Mac’s eyes were profoundly dark and steady on her. She wished she could read them, wished she knew what he was really thinking and feeling. “I don’t want to scare you, chère. But I think you’re in danger, and you keep blowing it off like it’s a game.”
“I’m not blowing it off. I don’t like getting these e-mails. But I’m not going to stop living my life because of them. And I’m definitely not going to run to some big strong guy and beg him to protect me.”
“Am I supposed to be the big strong guy you’re not going to run to?” Mac asked, the slightest hint of a smile on his mouth.
“I don’t know what you’re supposed to be,” she said wearily. “But you’re a pest and a nag.”
“A pest and a nag.” His smile widened as if she’d given him a compliment.
“I don’t need protection, Mac.” She struggled to keep her tone muted. “And I don’t like being patronized.”
Her bitter words didn’t seem to trouble him. He tilted his head and studied her for a long moment before lifting his glass to his lips. After drinking a bit, he smiled tentatively. “Is that a general statement, or am I—” he groped for the right words “—stirring up something from your past?”
She opened her mouth and then closed it. She wasn’t used to men being so perceptive—even men who’d studied psychology in college, as Mac told her he had. She ought to have come to terms with the fact that he simply wasn’t like most men.
She didn’t trust him…but maybe if he understood the source of her resentment, he’d back off a little. “The man I used to work for when I was a model was very protective of his girls, but all that protectiveness was actually his way of exerting control over them.”
“You think I’m trying to control you?”
“Yes.” The answer seemed so obvious she saw no need to elaborate. Instead she dug into her salad. Overpriced, perhaps, but delicious.
“Isn’t it just possible that I’m trying to keep you out of harm’s way?”

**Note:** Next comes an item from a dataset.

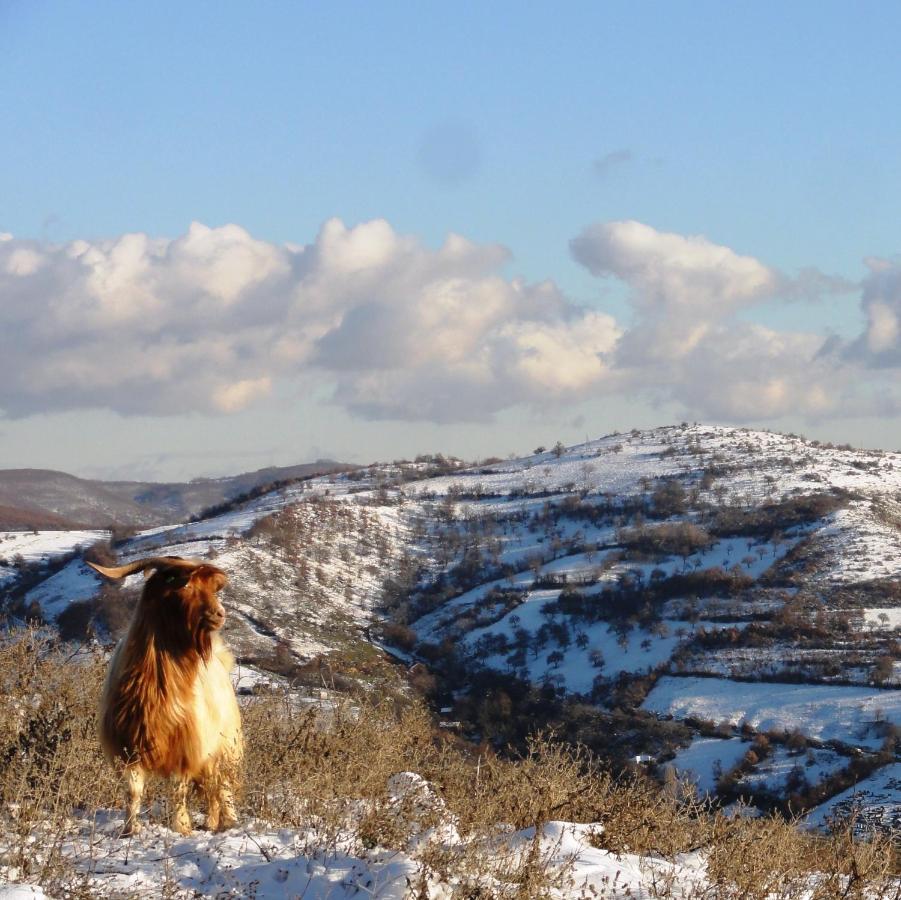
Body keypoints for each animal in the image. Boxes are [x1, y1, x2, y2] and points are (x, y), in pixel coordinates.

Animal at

“Oh, I’m sure you’ve got lots of noble rationalizations,” she said, softening the words with a hesitant smile. “Glenn did, too. He was our agent. He had to protect and control us because without him we wouldn’t be able to work. And some of
the girls in the agency were so vulnerable, they had no defenses against him.”
“What did they have to defend against?” Mac stirred his gumbo, then consumed a spoonful. “As their agent, didn’t he have their best interests at heart?”
“He had only one interest—his own. These young girls would come from all over the country, so eager to be high-fashion models. Maybe they’d won a local beauty pageant, or maybe, like me, someone they knew thought they had what it took and suggested they give the business a try. So they flocked to New York, sixteen and seventeen years old, some of them dropping out of high school. Of course they needed someone to protect them. And there was this big, strong, wonderful man, Glenn Perry, who promised to take care of them and turn them into models.”
“If they were that young, they probably needed his guidance,” Mac suggested.
“Guidance, sure. They didn’t need his exploitation.” She lowered her fork and sighed. Much as she hated to remember those awful days, they weren’t exactly a secret. If Mac truly wanted to know, he could comb through the newspaper archives and find out what had happened ten years ago in New York. She might as well spare him the effort and tell him. “Some of the girls had trouble keeping their weight down. It’s hard, let me tell you. But it’s not as hard if you use amphetamines.”
“Ah.” Mac ate some more of his soup and nodded. “So this agent—Glenn, was it? He supplied them with drugs?”
“For their own good, of course,” she said sarcastically. “So they could keep their weight down. Those drugs can be addictive. Cocaine helps you lose weight, too, so he made sure the girls had plenty of that.”
“This guy was bad news, huh.”
“He arranged for their housing. He arranged for their bookings. He managed their money—and he deducted the cost of their drugs along with their housing expenses and his commissions. He coached them. He molded them. He was kind of a Svengali—which I suppose isn’t against the law. Giving them drugs was against the law.” She shuddered. “He was sleeping with a couple of them, too.”